Publicada em 14 de agosto de 2006 às 12h59
Atualizada em 14 de agosto de 2006 às 13h00
São Paulo - Vendas para a Europa sofreram queda em função da adoção de redes 3G, o que prejudicou especialmente os números da Nokia.
O ritmo das exportações brasileiras de celulares, itens da indústria eletroeletrônica mais vendidos ao exterior, esfriou nos sete primeiros meses de 2006, prejudicado principalmente pela queda nas vendas à Europa, de acordo com a organização de telecomunicações Teleco.
As exportações, que cresceram mais de 100% em 2005 (em comparação a 2004), nos últimos sete meses se mantiveram apenas estáveis, no geral.
O volume total de aparelhos exportados se manteve em 18,187 milhões de unidades (em comparação a 18,179 milhões de aparelhos exportados no primeiro semestre de 2005) e a receita também ficou estável, em 1,4 bilhão de reais, comparada a 1,3 bilhão de reais há um ano.
Em contrapartida, houve uma queda de 36% na exportação a partir do Amazonas, onde se situam fornecedores como a Nokia, Samsung, Siemens (BenQ), Gradiente, Vitelcom e Evadin.
Segundo o relatório do Teleco, a queda nas exportações do Amazonas ocorreu principalmente na quantidade exportada para a União Européia que caiu de 3,6 milhões (entre janeiro e julho de 2005) para 419 mil, no mesmo período de 2006. Uma das causas da redução, segundo o Teleco, é a adoção das redes 3G nos países europeus.

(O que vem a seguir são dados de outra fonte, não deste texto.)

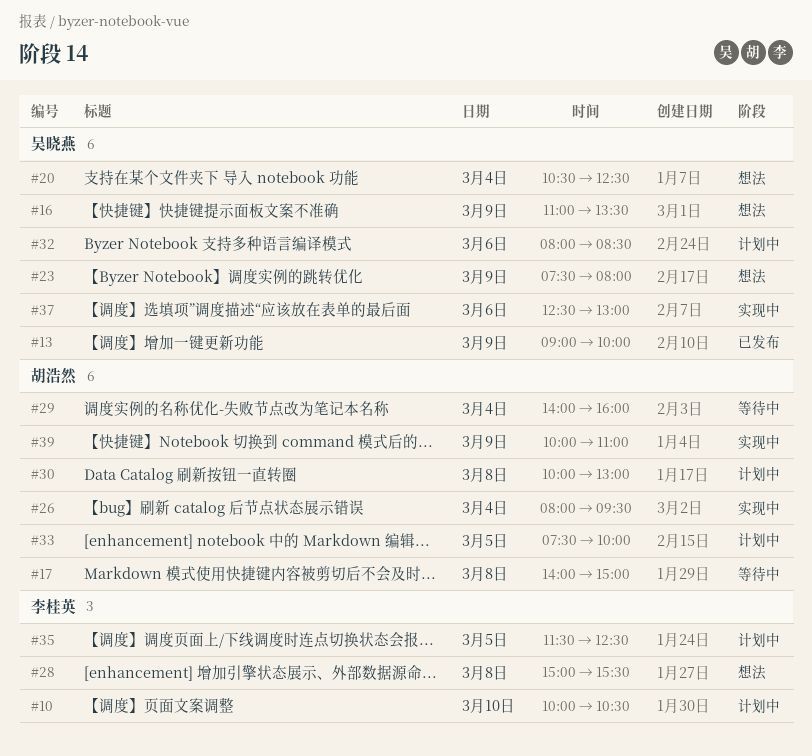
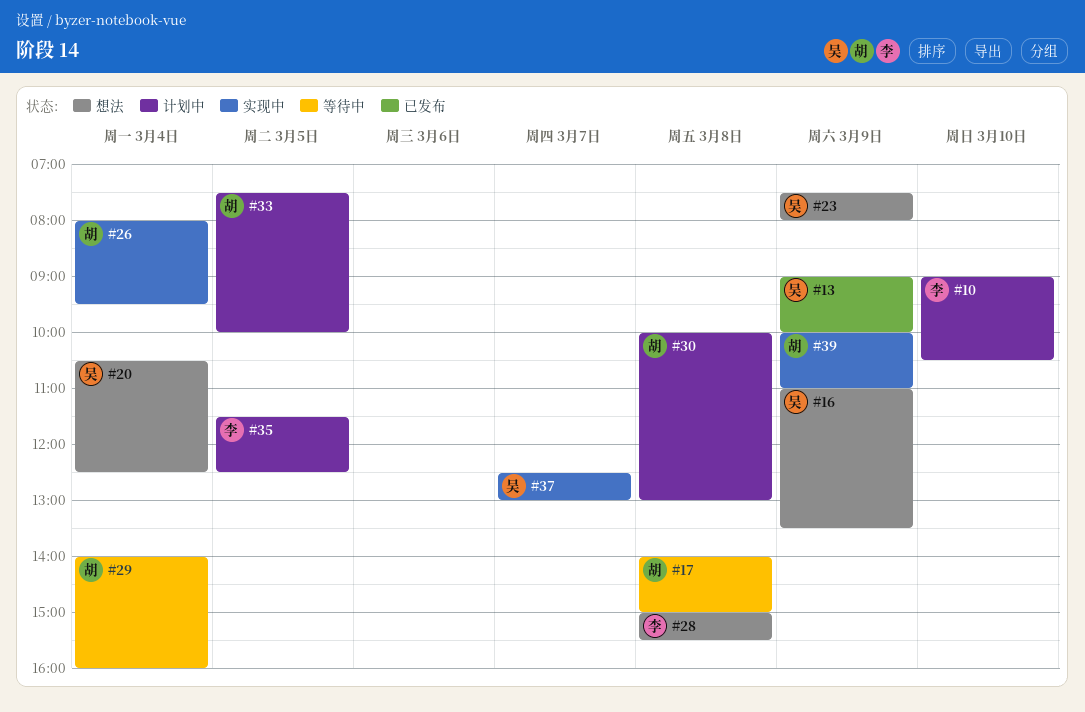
#10, begins: 10:00 -> 09:00
#32: present -> none
#37, day: Mar 6 -> Mar 7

“Com adoção das redes de terceira geração, os países europeus passaram a demandar terminais WCDMA, e não mais GSM. Como não só o Brasil como os demais países da América Latina ainda não migraram para o 3G, não faz sentido fabricar estes terminais aqui”, justifica Edurado Tude, presidente do Teleco.
Segundo o analista, com a entrada da Vivo no GSM, a licitação do espectro para implantação da terceira geração de telefonia celular no Brasil deve atrasar para 2008. “A Vivo, que era a maior interessada, vai se concentrar agora na sua rede GSM”, opina Tude.
Uma das maiores prejudicadas com a queda nas vendas para a Europa foi a Nokia. As exportações da companhia foram de 310 milhões de dólares no primeiro semestre, uma queda de 37% em relação aos 495 milhões de dólares que a companhia exportou no mesmo período de 2005.